Supercomputing isn’t just about raw processing power – in many ways data management and storage is even more important. Calculations can always be reworked, but data is a valuable asset that cannot always be replaced. At the Pawsey Supercomputing Centre
this is particularly true, as the Centre is unique in being a real-time data repository for two operational radio telescopes.
Filesystems that protect the integrity of researchers’ data are critical to Pawsey’s operations, and since 2008 Pawsey has relied on Lustre
. At the time, it was one of the only systems designed for high performance computing, being both scalable and able to handle thousands of users. Lustre splits the object data (the raw information) from the metadata (file location and access history, permissions and the like), making it simple to set up multiple object data stores and scale performance as the amount of data grows by adding additional hardware, even while the filesystem is online.
Three Lustre filesystems have recently been in operation at Pawsey. Scratch is 3 PB of temporary storage that reads/writes at 70 GB/s, provided by Cray. There is no quota on Scratch, so researchers can use as much storage as they need, but files are purged after 30 days of inactivity.
Pawsey’s Group filesystem is for mid-term storage so researchers can share their data, computational results and software among their project teams. This Dell system is 3 PB of storage that reads/writes at 30 GB/s, but quotas are allocated as the resource is finite.
Pawsey’s Galaxy supercomputer
, a Cray XC30, is dedicated to supporting two radio telescopes, the Murchison Widefield Array
(MWA) and CSIRO’s Australian Square Kilometre Array Pathfinder
(ASKAP). Originally it had 1.9 PB of high-speed storage to allow both data ingress and data processing.
As part of Pawsey’s $70 million capital refresh project in 2019, the existing Astronomy filesystem was upgraded to 2.7 PB, capable of reading/writing at 30 GB/s. This system is now dedicated solely to the MWA.
A new Lustre filesystem has recently been procured solely for ASKAP, called Buffer. Manufactured by Dell, it provides 3.7 PB and reads/writes at 40 GB/s. It accepts streamed data direct from ASKAP’s 36 antennas through 16 ingest nodes at Pawsey, and pre-processes a data product for longer-term storage.
Both the Astronomy filesystem expansion and the Buffer filesystem were easily attached to the existing systems, connected through Pawsey’s high-speed InfiniBand fabric. The scale and performance of all of Pawsey’s Lustre filesystems can be easily grown in future just by adding additional racks of hardware.

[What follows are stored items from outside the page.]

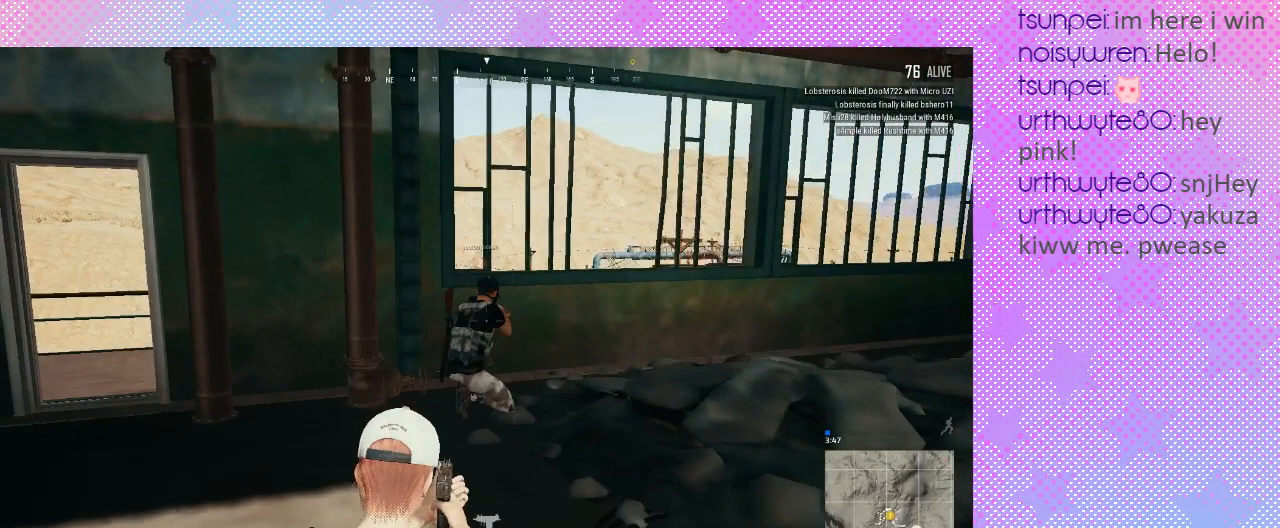
{"keys": [], "mouse": [], "events": [[200, "w", "down"], [467, "w", "up"]]}
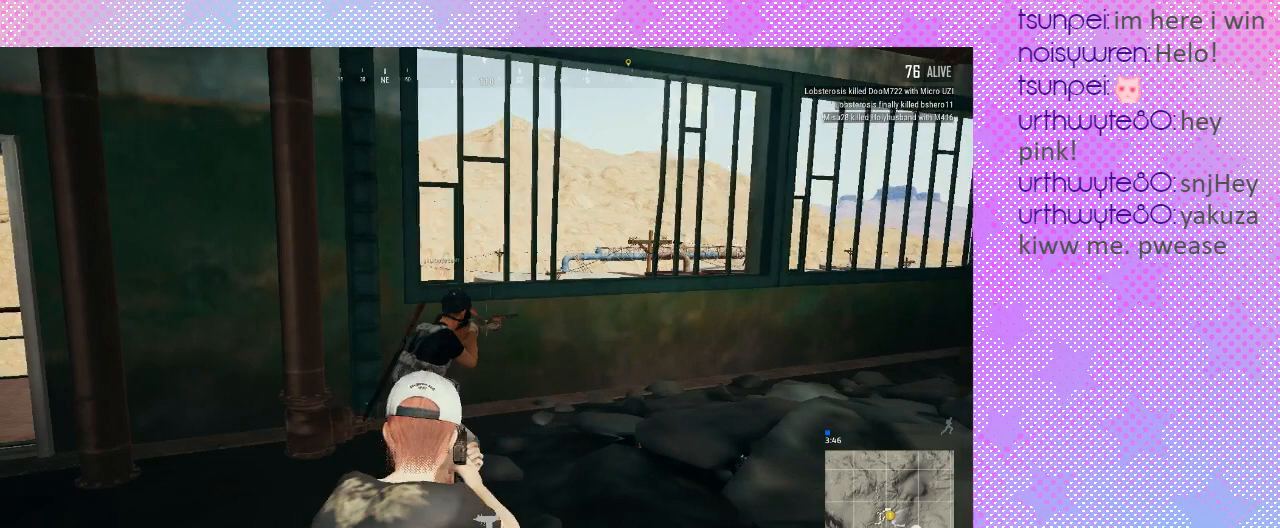
{"keys": [], "mouse": [], "events": []}
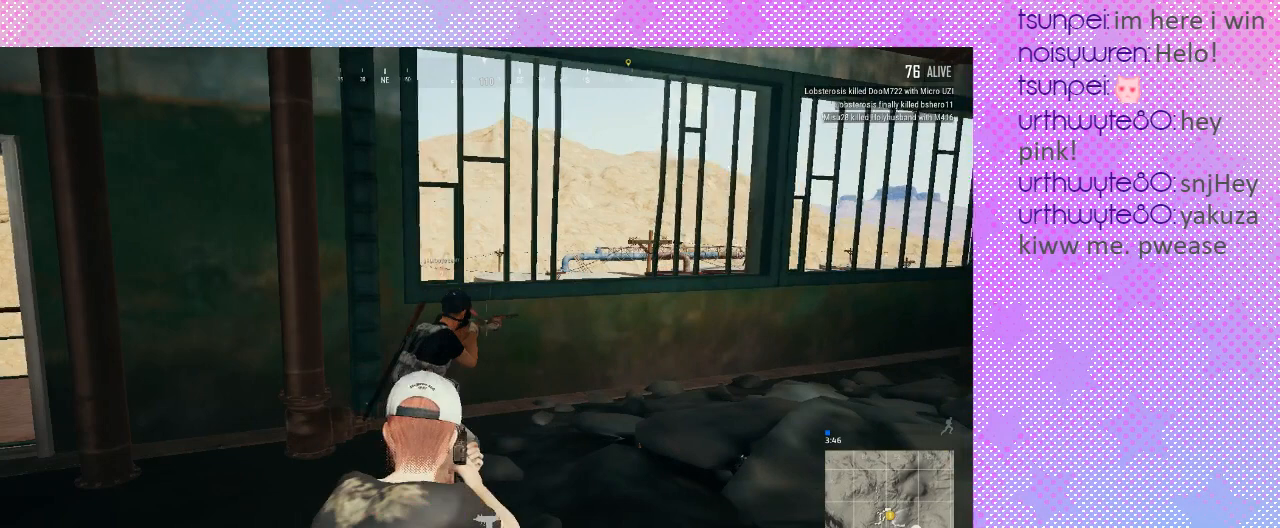
{"keys": ["d"], "mouse": [], "events": [[267, "d", "down"]]}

Looking to the future the bottleneck becomes the metadata, rather than the object data, as finding the location for an object data file in a directory system containing four billion files becomes almost unmanageable. Pawsey is now investigating alternative filesystems that can run complementary to Lustre, to manage the metadata bottleneck. One option which may help manage the deluge of data from radio astronomy is an object store, where data is stored in large unconnected buckets. Another option that may be more applicable for batch jobs is BeeGFS, where transient filesystems are created as needed for specific jobs on extremely fast solid-state storage systems, and then destroyed as the finished projects are moved to slower but higher capacity storage.
One filesystem will never fit all users. The key is to provide several complementary filesystems that are flexible and easily scalable, connected through the same high-speed fabric so researchers can move data from system to system seamlessly.